▸ **PASSAGE**:
---------------

Even before California passed the Three Strikes law that has fueled the current overcrowding crisis, Jacobson observes, "if you committed a third felony you were already going to go to prison for quite a long time. A 37-year-old with a third felony would have gotten out of prison at about 56. Now he dies in prison. Those extra decades of incarceration are the years when, statistically, he poses no public safety threat."

In California, Jacobson adds, prison growth is driven particularly hard by recidivism numbers -- the rate at which released prisoners are sent back to prison -- that are far above the rest of the nation. According to Jacobson, 70 percent of those who leave California's prisons are sent back for "technical violations" of their parole -- a dirty drug test, or missing an appointment with a parole officer -- compared to about 7 percent in Texas, a state that is certainly not known for being "soft on crime."

"No one has the failure rate that California does," Jacobson says. "It really is California, and everyone else."

Researchers Dina Rose and Todd Clear have found evidence that very high incarceration rates can actually make the neighborhoods most impacted by them more crime-ridden, by breaking up families, destabilizing communities and damaging the credibility of the law and its enforcers. "As you take more and more young people out of these communities," Jacobson elaborates, "you cause more social problems and get less public safety by spending money that could otherwise be used to buy you public safety, via things like health care, education, transportation. You can almost see the money moving from the schools to the prisons, but no one ever puts it that way to the public: 'We're going to have to shove 45 kids into a kindergarten class -- do you still want to build this prison?'

What the Pew report forebodes, Jacobson warns, is "a world with less money for education, for health care to strengthen the communities these folks come from and go back to. The less you invest in poorer communities, the more you'll have people from those communities going to prison. It's a horrible cycle that feeds on itself."

The most positive proposal the Schwarzenegger administration has floated in recent months, says Ryan King, a policy analyst with Washington, D.C.'s Sentencing Project, is a sentencing commission that would review the state's sentencing structure and make recommendations for reform. As it stands, California's sentencing laws -- like those of many other states -- are skewed by politicians' need to make each round of penalties appear tougher than the last. As a result, King says, "people are going away longer for drug offenses than for murder, which has been punished forever. We've built our sentencing structure like a house without a blueprint -- the bathroom is larger than the living room. There is no proportionality."

Elizabeth Gaynes, who runs New York's Osborne Association, which serves prisoners and their families, was introduced to prison issues as a young lawyer defending prisoners who were accused of participating in the 1971 uprising at Attica Prison in New York. In the aftermath of those events, she points out, the McKay Commission, which was tasked by the state with reporting on the implications of those events, cited overcrowding as a precipitating factor.

"Talk about not learning a lesson," Gaynes says. "There has been literature on the effects of prison overcrowding for 25 years. People need a certain amount of space, and when you invade that space, they become aggressive. "

---------------

▸ **EXERCISE DATA**:
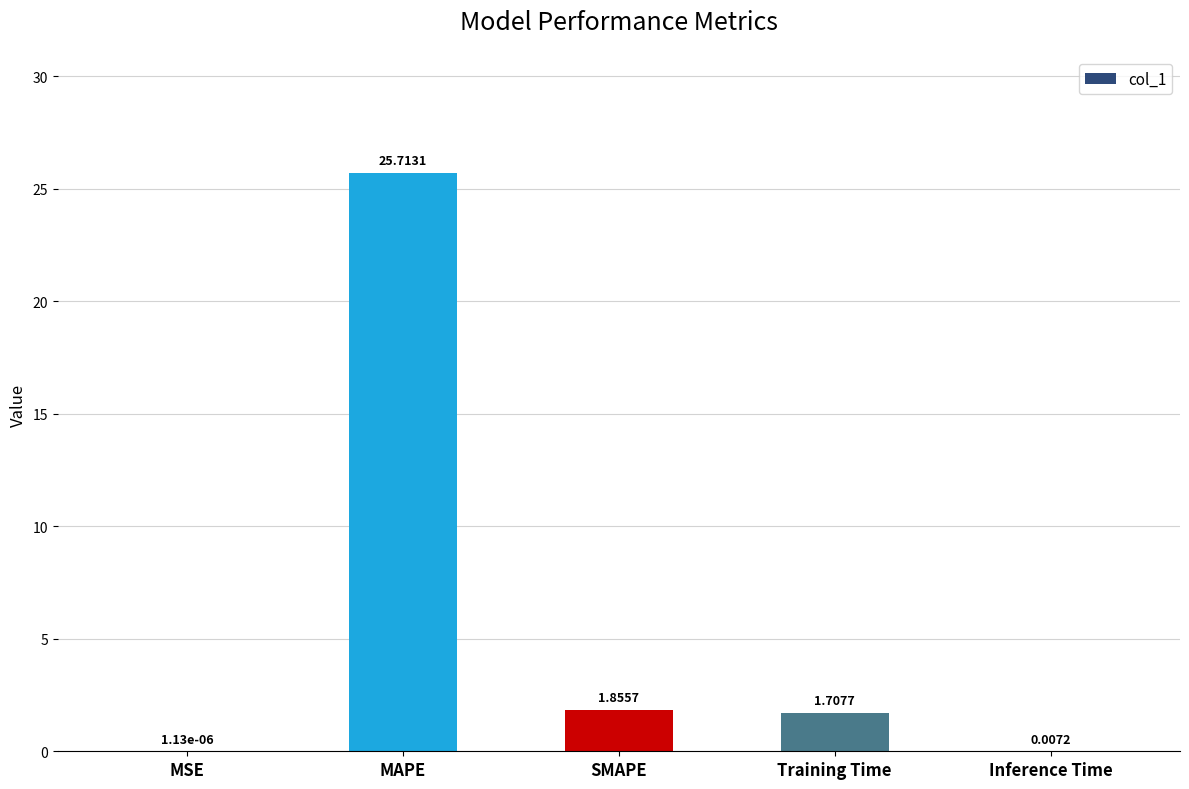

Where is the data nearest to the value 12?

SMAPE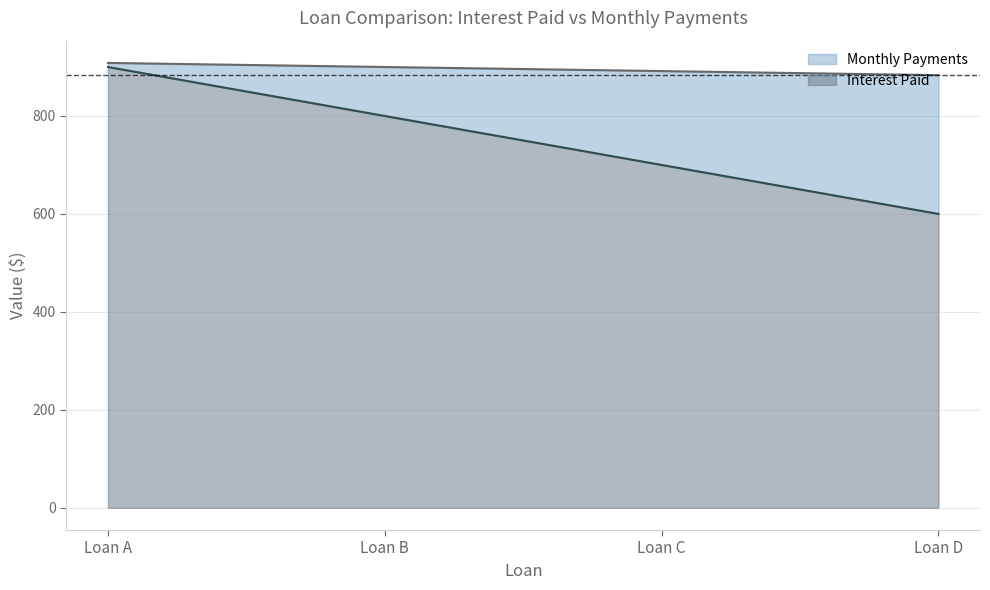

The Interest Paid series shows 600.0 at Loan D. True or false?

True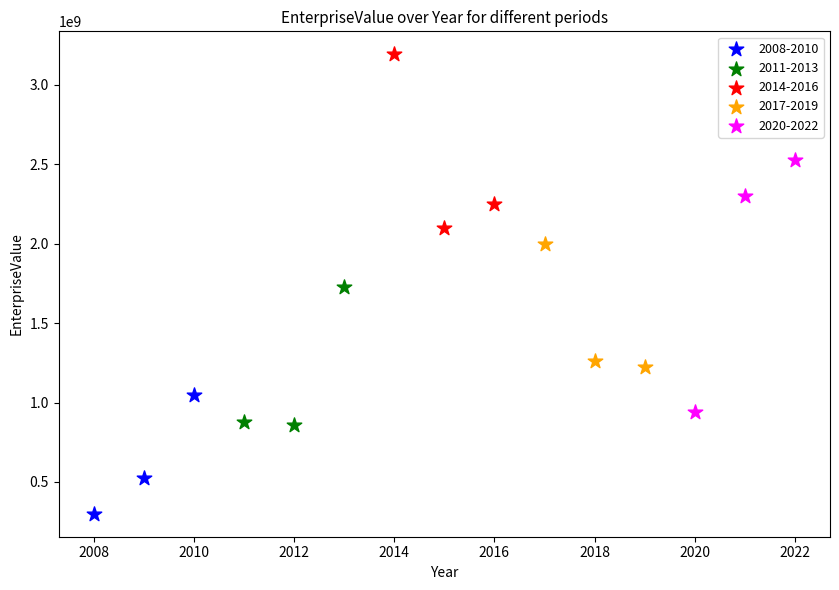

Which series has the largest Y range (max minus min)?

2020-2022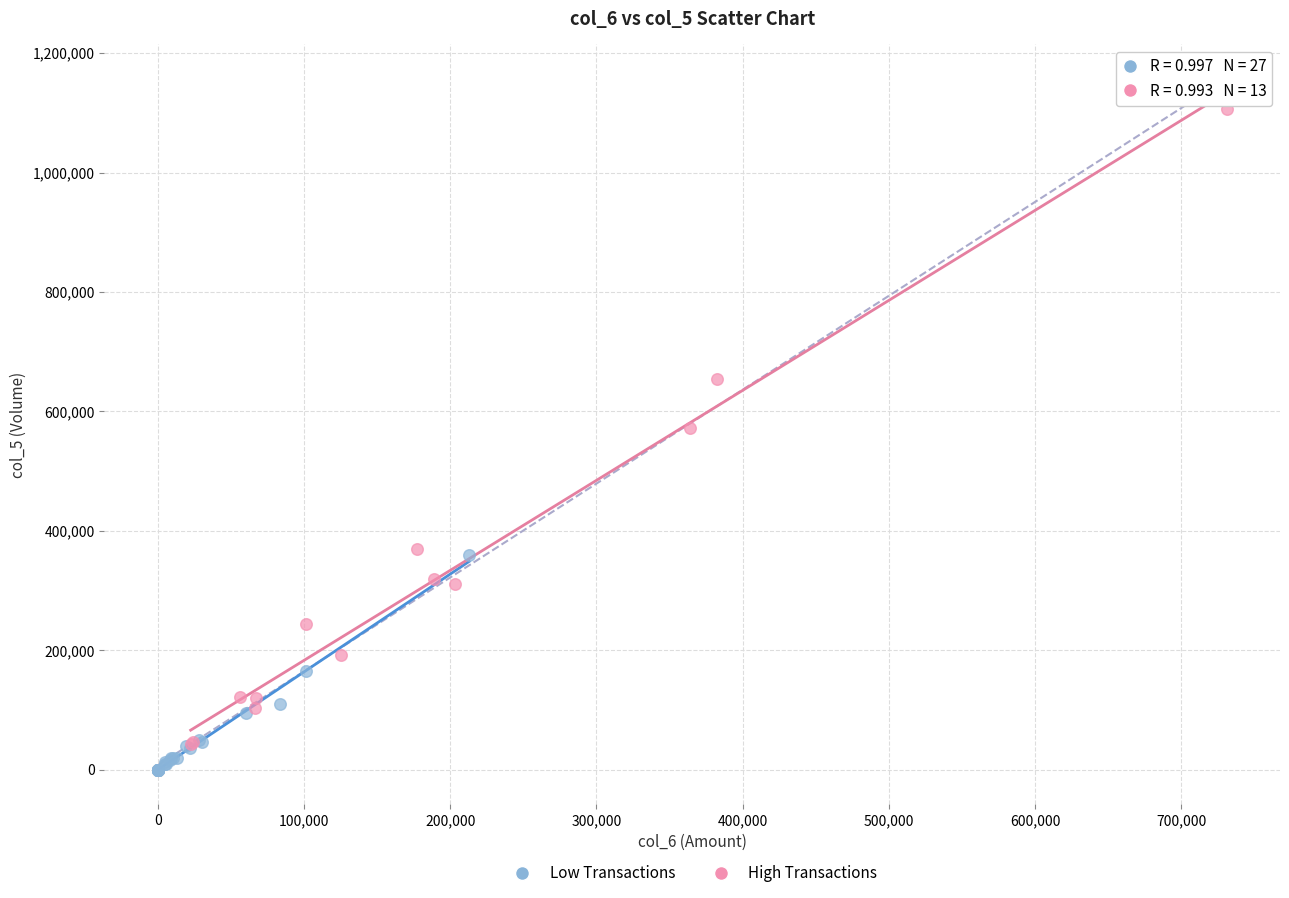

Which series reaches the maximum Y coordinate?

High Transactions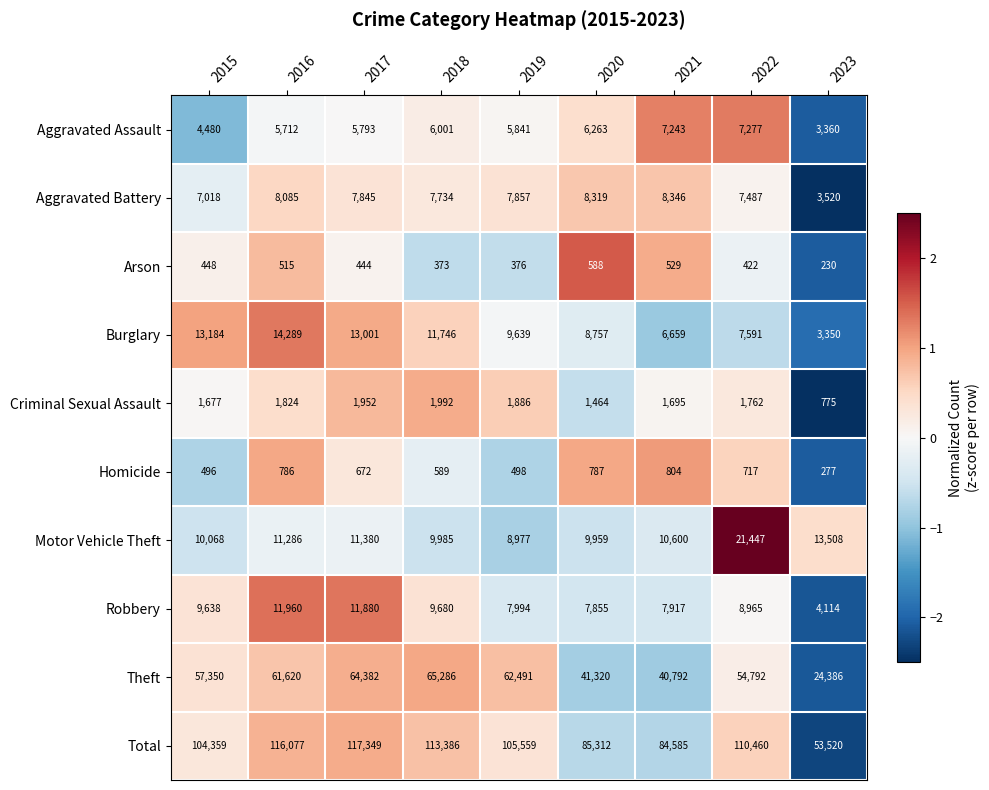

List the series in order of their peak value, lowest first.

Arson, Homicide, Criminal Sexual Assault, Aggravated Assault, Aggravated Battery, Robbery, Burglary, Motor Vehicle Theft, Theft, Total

---------------

▸ **APPLY WHAT YOU READ**:
- A) Answer these from the prison passage:
(i) According to Jacobson, what share of people leaving California's prisons are sent back for "technical violations" of their parole?
(ii) What proposal does Ryan King call the most positive one the Schwarzenegger administration has floated?
(iii) What did the McKay Commission cite as a precipitating factor in the Attica uprising?
- B) Please retype the part of the prison passage starting at "Elizabeth Gaynes, who" and ending at "a precipitating factor.".
- C) Does each statement agree with the prison passage? Answer yes or no and quote the words that decide it.
(i) Before Three Strikes, a 37-year-old with a third felony would have left prison at about 56.
(ii) Texas sends about 70 percent of released prisoners back for technical violations.
(iii) Ryan King is a policy analyst with a group based in New York.

▸ **ANSWER SET**:
- A)
(i) 70 percent
(ii) A sentencing commission that would review the state's sentencing structure and make recommendations for reform
(iii) Overcrowding

- B)
Elizabeth Gaynes, who runs New York's Osborne Association, which serves prisoners and their families, was introduced to prison issues as a young lawyer defending prisoners who were accused of participating in the 1971 uprising at Attica Prison in New York. In the aftermath of those events, she points out, the McKay Commission, which was tasked by the state with reporting on the implications of those events, cited overcrowding as a precipitating factor.

- C)
(i) Yes: "A 37-year-old with a third felony would have gotten out of prison at about 56."
(ii) No: "compared to about 7 percent in Texas"
(iii) No: "a policy analyst with Washington, D.C.'s Sentencing Project"